All in all, though, this technology really doesn't seem to be worthy of the attention it's getting - particularly compared to other more mature kit like li-titanate.
One might say: who cares about a load of silly hacks and what they write?
Unfortunately, this kind of thing too often affects investment and development decisions: in other words, affects the movement of money. MIT claims that Kang and Ceder's kit has already been licensed by two companies. ®
"CPUs step down the voltage locally".
That's correct (ish), and without a transformer. Any worthwhile power supply these days (from phone chargers upwards) uses the miraculous technology of "switched mode power supplies", high efficiency, light weight, no transformer (maybe a small lightweight inductor with no metal or ferrite), marvellous stuff.

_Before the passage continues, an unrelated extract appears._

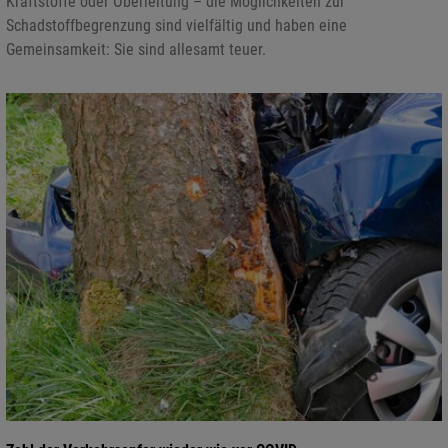
Kraftstoffe oder Oberleitung – die Möglichkeiten zur
Schadstoffbegrenzung sind vielfältig und haben eine
Gemeinsamkeit: Sie sind allesamt teuer.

Go read about it, this isn't the place for a lesson.
Is not (just) a fossil fuel. In Iceland they make it from water and geothermal electricity. In Africa they could make it from water and solar electricity. As Europe (in particular the UK) is already buying liquefied natural gas from north Africa, we already have much of the technology to get liquid hydrogen from there too (they have no shortage of sunshine, and near the coast, water is freely available). Don't dismiss H2 so easily, you (or maybe your national electricity supply) may well need it one day.
Not sure about LNG or LH fuelled cars in tunnels though - but don't tell the Highways Agency.
Beats me, which is saying little as I'm no expert. But PSUs put out 12, 5 and 3.3V, while cpus use around 1-1.5V (very approx), and I've seen references to transformers near the chipset.
It's an engineering problem
"The power level involved would be similar to an oven: even if it somehow could be made to work without melting the phone, special domestic wiring would probably be required and the charger would be large and expensive."
duh. You would likely only need to deliver about 10-20V DC. It is quite possible to make a charger that will do this at very high current, given that you have 240VAC at 13A available. Only heavy wiring would be charger output to the battery, which could be quite short - even 6 inches would do it. So voltage drop isn't such a problem as it might appear. Actually all you have to do is make sure the cable doesn't melt, the PSU can easily regulate away the voltage drop that occurs in the delivery wire by using a seperate sense wire back to the feedback network.
The problem is quite a bit tougher for the size of battery that a car would need. But in Europe, many houses do have 3-phase coming in, so supply is not such a problem. Of course, the overall load on the grid would increase significantly ...
I like the idea of switch in-out battery packs more, when you pull up at the filling station you just swap out a bunch of battery modules, pay, go. End of problem.
@MnM stepping down voltage at CPUs
CPUs step down the voltage locally? How do they do that when the the supply is DC?
Are you suggesting that CPUs have DC-DC converters using switch mode or linear devices such as transformers on the chip?
I don't need a 10 second charge
"This might be interesting to those interested in battery-electric power tools and such, although the "two batteries, one on charge one in use" seems to work well for them already."
I have a light weight drill without the normal giant battery hanging off the bottom. The problem is that I can drain a battery much faster then charge one. If I could charge the battery in 15-20 minutes I would not have the problem of running out of juice before the second battery has a reasonable charge.